- [TASK DESCRIPTION]:
In the rows, take everything from the start down to the line containing "UŻYTKOWNIKA", rename "Zestawy biżuterii" to "Komplety biżuterii", and give back those lines with nothing else changed.

- [AVAILABLE RECORDS]:
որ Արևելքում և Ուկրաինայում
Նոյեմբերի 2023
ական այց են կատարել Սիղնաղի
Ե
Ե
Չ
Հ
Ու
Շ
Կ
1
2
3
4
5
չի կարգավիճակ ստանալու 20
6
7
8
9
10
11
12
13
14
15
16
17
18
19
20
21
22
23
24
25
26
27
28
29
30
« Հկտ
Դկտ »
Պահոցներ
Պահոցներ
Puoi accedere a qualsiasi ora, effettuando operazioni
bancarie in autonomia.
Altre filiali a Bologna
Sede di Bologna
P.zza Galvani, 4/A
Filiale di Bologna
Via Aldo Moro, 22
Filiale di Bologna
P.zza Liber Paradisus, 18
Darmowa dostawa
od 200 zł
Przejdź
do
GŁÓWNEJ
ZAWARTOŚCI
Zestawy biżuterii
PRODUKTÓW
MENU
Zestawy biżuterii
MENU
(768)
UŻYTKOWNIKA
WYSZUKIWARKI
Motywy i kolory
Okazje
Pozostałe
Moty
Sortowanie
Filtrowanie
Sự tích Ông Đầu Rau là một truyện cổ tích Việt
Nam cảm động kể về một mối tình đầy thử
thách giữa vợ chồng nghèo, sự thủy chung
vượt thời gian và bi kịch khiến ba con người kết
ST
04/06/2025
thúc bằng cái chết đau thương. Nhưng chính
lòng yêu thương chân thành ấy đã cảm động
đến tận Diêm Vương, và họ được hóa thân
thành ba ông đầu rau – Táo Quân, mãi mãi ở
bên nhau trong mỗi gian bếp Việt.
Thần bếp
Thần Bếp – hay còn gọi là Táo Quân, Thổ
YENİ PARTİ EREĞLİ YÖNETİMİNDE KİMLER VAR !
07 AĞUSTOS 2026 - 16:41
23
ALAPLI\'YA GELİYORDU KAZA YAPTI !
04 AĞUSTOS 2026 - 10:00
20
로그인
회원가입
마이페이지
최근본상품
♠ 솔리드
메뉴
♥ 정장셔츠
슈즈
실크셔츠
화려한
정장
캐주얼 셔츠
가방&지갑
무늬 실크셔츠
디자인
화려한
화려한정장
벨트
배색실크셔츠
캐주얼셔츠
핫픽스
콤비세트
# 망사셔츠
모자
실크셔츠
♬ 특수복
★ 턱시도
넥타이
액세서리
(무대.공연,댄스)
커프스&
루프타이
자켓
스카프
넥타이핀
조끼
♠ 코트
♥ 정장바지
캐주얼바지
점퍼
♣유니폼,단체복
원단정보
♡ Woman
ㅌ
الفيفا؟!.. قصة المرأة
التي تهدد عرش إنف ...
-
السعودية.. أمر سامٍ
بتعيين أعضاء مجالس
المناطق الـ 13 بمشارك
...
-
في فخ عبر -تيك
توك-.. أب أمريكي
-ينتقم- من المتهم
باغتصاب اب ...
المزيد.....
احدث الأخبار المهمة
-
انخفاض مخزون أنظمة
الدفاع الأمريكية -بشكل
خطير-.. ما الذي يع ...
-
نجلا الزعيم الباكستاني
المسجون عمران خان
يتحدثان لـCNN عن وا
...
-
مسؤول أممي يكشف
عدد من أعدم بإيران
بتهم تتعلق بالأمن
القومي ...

- [RESPONSE TO THIS EXERCISE]:
որ Արևելքում և Ուկրաինայում
Նոյեմբերի 2023
ական այց են կատարել Սիղնաղի
Ե
Ե
Չ
Հ
Ու
Շ
Կ
1
2
3
4
5
չի կարգավիճակ ստանալու 20
6
7
8
9
10
11
12
13
14
15
16
17
18
19
20
21
22
23
24
25
26
27
28
29
30
« Հկտ
Դկտ »
Պահոցներ
Պահոցներ
Puoi accedere a qualsiasi ora, effettuando operazioni
bancarie in autonomia.
Altre filiali a Bologna
Sede di Bologna
P.zza Galvani, 4/A
Filiale di Bologna
Via Aldo Moro, 22
Filiale di Bologna
P.zza Liber Paradisus, 18
Darmowa dostawa
od 200 zł
Przejdź
do
GŁÓWNEJ
ZAWARTOŚCI
Komplety biżuterii
PRODUKTÓW
MENU
Komplety biżuterii
MENU
(768)
UŻYTKOWNIKA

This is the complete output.